● **ACTIVITY**: Retrieve every line from the records in which the word "wrist" occurs.

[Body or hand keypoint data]
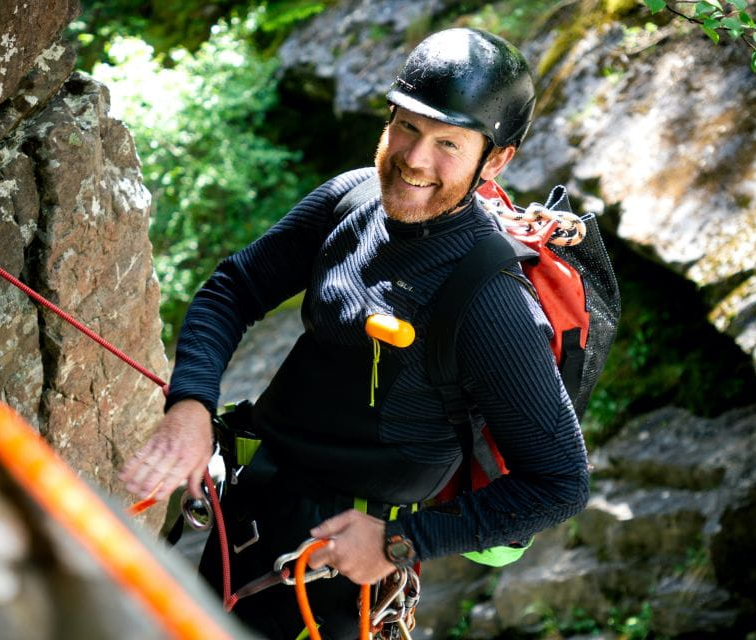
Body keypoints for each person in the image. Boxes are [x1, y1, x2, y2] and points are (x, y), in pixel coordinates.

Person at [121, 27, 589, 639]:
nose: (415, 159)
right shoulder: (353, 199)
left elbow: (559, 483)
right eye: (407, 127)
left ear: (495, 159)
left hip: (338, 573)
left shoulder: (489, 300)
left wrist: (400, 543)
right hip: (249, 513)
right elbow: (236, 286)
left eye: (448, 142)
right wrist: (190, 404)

==

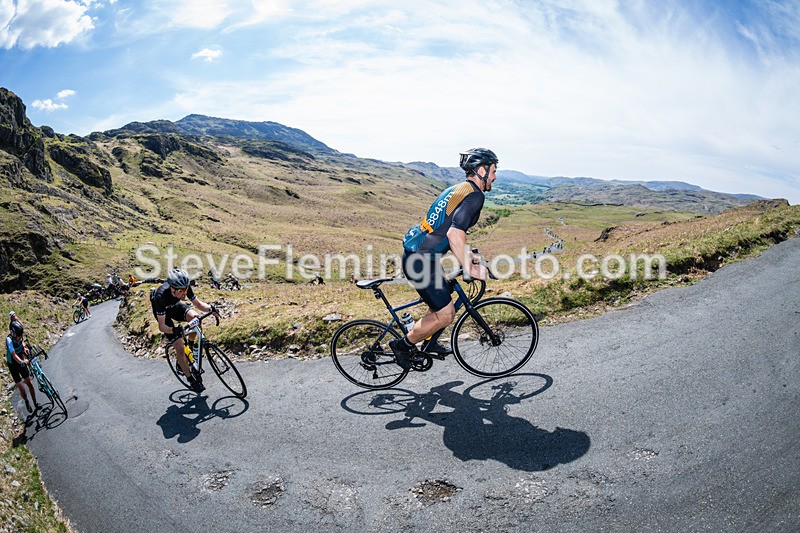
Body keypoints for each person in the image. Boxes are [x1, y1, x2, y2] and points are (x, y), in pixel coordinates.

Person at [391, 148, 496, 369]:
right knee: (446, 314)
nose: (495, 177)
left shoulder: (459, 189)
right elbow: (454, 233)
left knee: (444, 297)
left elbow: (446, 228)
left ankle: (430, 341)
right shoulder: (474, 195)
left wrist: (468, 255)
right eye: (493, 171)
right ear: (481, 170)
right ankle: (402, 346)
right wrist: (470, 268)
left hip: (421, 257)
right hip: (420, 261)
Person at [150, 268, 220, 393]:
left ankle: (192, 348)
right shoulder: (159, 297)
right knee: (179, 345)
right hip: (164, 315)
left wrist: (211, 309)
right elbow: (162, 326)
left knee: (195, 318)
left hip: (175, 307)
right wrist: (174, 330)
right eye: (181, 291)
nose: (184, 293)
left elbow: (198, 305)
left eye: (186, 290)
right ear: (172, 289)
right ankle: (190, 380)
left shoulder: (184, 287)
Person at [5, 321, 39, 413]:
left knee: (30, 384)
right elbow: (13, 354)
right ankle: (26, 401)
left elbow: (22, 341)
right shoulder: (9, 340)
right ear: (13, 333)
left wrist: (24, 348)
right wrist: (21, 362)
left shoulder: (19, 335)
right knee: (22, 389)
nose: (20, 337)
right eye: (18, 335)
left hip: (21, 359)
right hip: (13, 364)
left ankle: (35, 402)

==

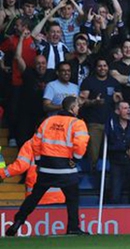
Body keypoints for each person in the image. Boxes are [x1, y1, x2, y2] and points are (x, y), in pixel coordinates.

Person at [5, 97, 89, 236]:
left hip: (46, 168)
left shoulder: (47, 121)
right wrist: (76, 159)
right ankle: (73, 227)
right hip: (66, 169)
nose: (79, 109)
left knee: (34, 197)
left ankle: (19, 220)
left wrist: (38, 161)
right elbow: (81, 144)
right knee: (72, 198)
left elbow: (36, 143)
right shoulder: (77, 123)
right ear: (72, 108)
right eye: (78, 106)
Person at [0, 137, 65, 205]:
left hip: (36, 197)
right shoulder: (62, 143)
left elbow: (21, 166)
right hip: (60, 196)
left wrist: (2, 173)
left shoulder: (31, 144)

● **ANSWER FOR THE TASK**:
left wrist: (400, 543)
right wrist: (190, 404)
left wrist: (468, 255)
right wrist: (470, 268)
left wrist: (211, 309)
right wrist: (174, 330)
left wrist: (24, 348)
right wrist: (21, 362)
right wrist: (76, 159)
left wrist: (38, 161)
left wrist: (2, 173)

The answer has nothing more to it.